■ Directions for this task
Transcribe every one of the records below line by line, keeping each character, number, and blank line unchanged.
>>>
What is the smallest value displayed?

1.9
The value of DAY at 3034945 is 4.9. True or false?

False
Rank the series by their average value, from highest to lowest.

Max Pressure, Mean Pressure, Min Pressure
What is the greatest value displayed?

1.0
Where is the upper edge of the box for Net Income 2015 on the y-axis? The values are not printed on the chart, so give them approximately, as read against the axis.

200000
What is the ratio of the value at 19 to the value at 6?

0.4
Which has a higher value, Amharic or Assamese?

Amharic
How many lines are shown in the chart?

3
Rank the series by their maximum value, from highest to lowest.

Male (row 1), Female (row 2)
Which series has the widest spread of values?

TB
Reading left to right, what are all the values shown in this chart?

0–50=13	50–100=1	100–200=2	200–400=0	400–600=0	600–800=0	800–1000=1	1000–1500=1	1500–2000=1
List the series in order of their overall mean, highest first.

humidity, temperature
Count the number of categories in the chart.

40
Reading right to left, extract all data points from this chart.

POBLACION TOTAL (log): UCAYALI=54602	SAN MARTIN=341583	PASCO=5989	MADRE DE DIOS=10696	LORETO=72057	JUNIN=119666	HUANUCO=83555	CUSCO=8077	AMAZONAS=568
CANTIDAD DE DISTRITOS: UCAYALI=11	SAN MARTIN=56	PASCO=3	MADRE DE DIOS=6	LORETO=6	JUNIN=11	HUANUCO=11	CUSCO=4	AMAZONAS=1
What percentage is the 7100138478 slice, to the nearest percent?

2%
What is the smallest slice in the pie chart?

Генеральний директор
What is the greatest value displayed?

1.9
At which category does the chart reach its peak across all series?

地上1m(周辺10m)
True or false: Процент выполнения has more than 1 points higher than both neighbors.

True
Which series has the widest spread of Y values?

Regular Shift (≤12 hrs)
<<<
■ Written solution
What is the smallest value displayed?

1.9
The value of DAY at 3034945 is 4.9. True or false?

False
Rank the series by their average value, from highest to lowest.

Max Pressure, Mean Pressure, Min Pressure
What is the greatest value displayed?

1.0
Where is the upper edge of the box for Net Income 2015 on the y-axis? The values are not printed on the chart, so give them approximately, as read against the axis.

200000
What is the ratio of the value at 19 to the value at 6?

0.4
Which has a higher value, Amharic or Assamese?

Amharic
How many lines are shown in the chart?

3
Rank the series by their maximum value, from highest to lowest.

Male (row 1), Female (row 2)
Which series has the widest spread of values?

TB
Reading left to right, what are all the values shown in this chart?

0–50=13	50–100=1	100–200=2	200–400=0	400–600=0	600–800=0	800–1000=1	1000–1500=1	1500–2000=1
List the series in order of their overall mean, highest first.

humidity, temperature
Count the number of categories in the chart.

40
Reading right to left, extract all data points from this chart.

POBLACION TOTAL (log): UCAYALI=54602	SAN MARTIN=341583	PASCO=5989	MADRE DE DIOS=10696	LORETO=72057	JUNIN=119666	HUANUCO=83555	CUSCO=8077	AMAZONAS=568
CANTIDAD DE DISTRITOS: UCAYALI=11	SAN MARTIN=56	PASCO=3	MADRE DE DIOS=6	LORETO=6	JUNIN=11	HUANUCO=11	CUSCO=4	AMAZONAS=1
What percentage is the 7100138478 slice, to the nearest percent?

2%
What is the smallest slice in the pie chart?

Генеральний директор
What is the greatest value displayed?

1.9
At which category does the chart reach its peak across all series?

地上1m(周辺10m)
True or false: Процент выполнения has more than 1 points higher than both neighbors.

True
Which series has the widest spread of Y values?

Regular Shift (≤12 hrs)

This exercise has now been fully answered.